24/07/2011 | Recensioni |
Recensione di: Ritratto di Signora

“Non posso sfuggire al mio destino. Il mio destino è di non arrendermi, sposare Lord Warburton avrebbe significato avere molto ma rinunciare ad altre occasioni, occasioni di vivere, le occasioni e i rischi della vita”. 
Queste parole “incorniciano” il ritratto di Isabel Archer. La giovane americana in viaggio in Europa confessa all’amato cugino le ragioni che l’hanno spinta al sorprendente gesto di rifiutare la proposta di un uomo “troppo perfetto” parlando delle sue aspirazioni, del suo desiderio di libertà e della sua insofferenza a chiunque la possa costringere ad un “ruolo”. E’ il punto di partenza di un percorso complesso.
Il Ritratto di signora disegnato da Jane Campion segue infatti le linee di quello letterario di Henry James cui il film è ispirato, con l’aggiunta di colori, sfumature, lampi di modernità in un suadente amalgama fitto di una potente anche se spesso nascosta carnalità (quella carnalità altrove più manifesta, come nel caso del precedente lavoro della regista neozelandese Lezioni di piano).
Nel ritratto della sua signora (una Nicole Kidman in una delle prove migliori della sua carriera), la regista rappresenta una serie di “tratti” talvolta nascosti nelle pieghe del romanzo di James: palpiti, sensualità, brividi, desideri inconsci.
Un erotismo continuamente sussurrato, suggerito, evocato, percorre come una corrente sotterranea tutto il film, un erotismo fatto di parole quasi sospirate, gesti lenti e delicati, sguardi pieni di desiderio, senza esibizione di corpi, senza amplessi, senza gemiti. La passione può esplodere violenta anche tra corpi pesantemente vestiti: anche solo per lo sfiorarsi di due mani o per il gesto di accarezzare un volto. E così anche l’atto di far roteare un ombrellino parasole può svelare un immenso potenziale erotico come nella scena in cui un mefistofelico Osmond (un John Malkovich calato alla perfezione nel ruolo) seduce Isabel che, come ipnotizzata, cadrà nella rete di un matrimonio infelice.
Il punto di vista è ancora una volta quello femminile, come accade spesso nel cinema della regista neozelandese, in cui lo sguardo della protagonista produce e organizza il racconto secondo la tecnica del “punto di vista limitato” dove il sentimento amoroso è letto in soggettiva dagli occhi delle sue protagoniste. Isabel Archer è un’altra eroina in lotta contro le convenzioni sociali, una giovane donna alla ricerca del vero sentimento. Ma è un’altra donna prigioniera di pesanti costumi, (come già tante figure femminili del cinema della regista, dalla Ada di Lezioni di piano alla Fanny Brawne del più recente Bright Star: come dimenticare i loro strettissimi corpetti, le loro lunghe e fruscianti vesti, i loro cappellini?) che sogna di essere libera. Ada è muta e l’impossibilità del linguaggio la rendeva sensibile alla scoperta del vero lessico amoroso, Isabel vuole “vivere il mondo” e scoprirne rischi e occasioni ma è metaforicamente cieca nei confronti di quel mondo che è tanto ansiosa di scoprire finendo per restare prigioniera della sua stessa cecità, non vedendo i pericoli nascosti dietro i sussurri fatali di un uomo che diventerà un marito-mostro, Fanny  infine è come sorda ai richiami del sentimento fino a che i versi di un giovane poeta non le insegneranno a ‘sentire’ l’amore.

[Record provenienti da una fonte di dati]
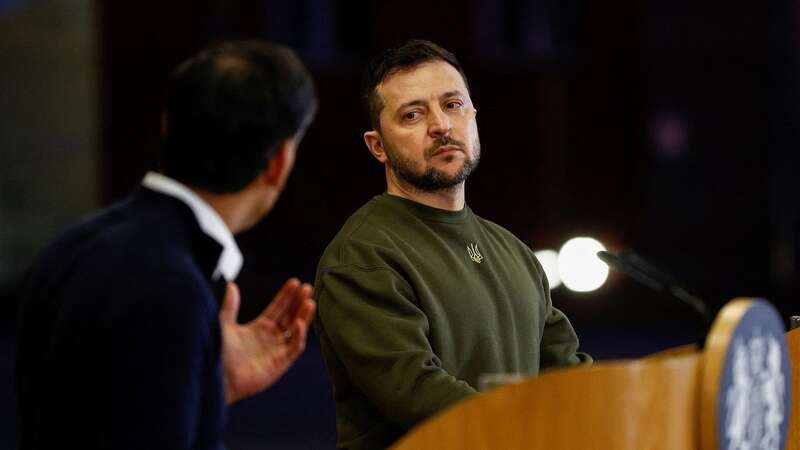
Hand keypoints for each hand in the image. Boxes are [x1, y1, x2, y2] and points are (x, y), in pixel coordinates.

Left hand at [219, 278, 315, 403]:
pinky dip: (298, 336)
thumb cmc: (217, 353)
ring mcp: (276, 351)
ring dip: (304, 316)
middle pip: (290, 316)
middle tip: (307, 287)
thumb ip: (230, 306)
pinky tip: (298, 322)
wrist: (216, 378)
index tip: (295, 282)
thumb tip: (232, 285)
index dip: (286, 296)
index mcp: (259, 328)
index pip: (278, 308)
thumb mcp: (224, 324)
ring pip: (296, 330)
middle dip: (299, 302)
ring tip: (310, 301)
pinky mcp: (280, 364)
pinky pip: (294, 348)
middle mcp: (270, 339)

--

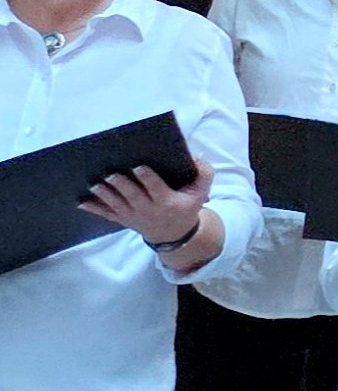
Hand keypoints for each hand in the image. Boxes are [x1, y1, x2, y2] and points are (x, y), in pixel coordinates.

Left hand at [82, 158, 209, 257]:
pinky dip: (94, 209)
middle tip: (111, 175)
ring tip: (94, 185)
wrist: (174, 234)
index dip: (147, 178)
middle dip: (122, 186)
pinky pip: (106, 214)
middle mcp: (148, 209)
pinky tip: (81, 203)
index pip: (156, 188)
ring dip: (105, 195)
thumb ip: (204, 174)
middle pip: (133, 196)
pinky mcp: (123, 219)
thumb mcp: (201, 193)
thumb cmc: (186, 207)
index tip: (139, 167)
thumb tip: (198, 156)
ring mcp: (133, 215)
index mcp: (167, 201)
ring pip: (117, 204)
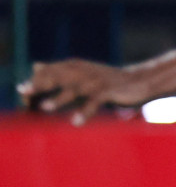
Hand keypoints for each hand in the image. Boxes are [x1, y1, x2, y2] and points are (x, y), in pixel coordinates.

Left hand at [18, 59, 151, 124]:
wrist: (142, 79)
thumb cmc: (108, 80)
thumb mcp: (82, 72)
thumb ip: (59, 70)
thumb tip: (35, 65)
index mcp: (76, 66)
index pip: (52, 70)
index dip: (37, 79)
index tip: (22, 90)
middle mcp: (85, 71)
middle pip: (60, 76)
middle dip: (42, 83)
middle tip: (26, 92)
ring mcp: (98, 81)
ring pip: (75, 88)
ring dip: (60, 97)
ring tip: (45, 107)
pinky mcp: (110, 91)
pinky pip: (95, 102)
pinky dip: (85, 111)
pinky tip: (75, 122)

Da fare
a) Ricopia dalla recensione il passo che si apre con le parole contenenti "Un erotismo continuamente" e si chiude con "un matrimonio infelice.".
b) Secondo la recensione, quale attore interpreta il ruolo di Osmond?

Risposte ai compiti
a)
Un erotismo continuamente sussurrato, suggerito, evocato, percorre come una corrente sotterranea tutto il film, un erotismo fatto di parole quasi sospirate, gesti lenti e delicati, sguardi pieni di desiderio, senza esibizione di corpi, senza amplessi, senza gemiti. La passione può esplodere violenta anche tra corpi pesantemente vestiti: anche solo per lo sfiorarsi di due mani o per il gesto di accarezzare un volto. E così anche l’atto di far roteare un ombrellino parasole può svelare un immenso potenziale erotico come nella scena in cui un mefistofelico Osmond (un John Malkovich calato alla perfezione nel ruolo) seduce Isabel che, come ipnotizzata, cadrà nella rete di un matrimonio infelice.

b) John Malkovich.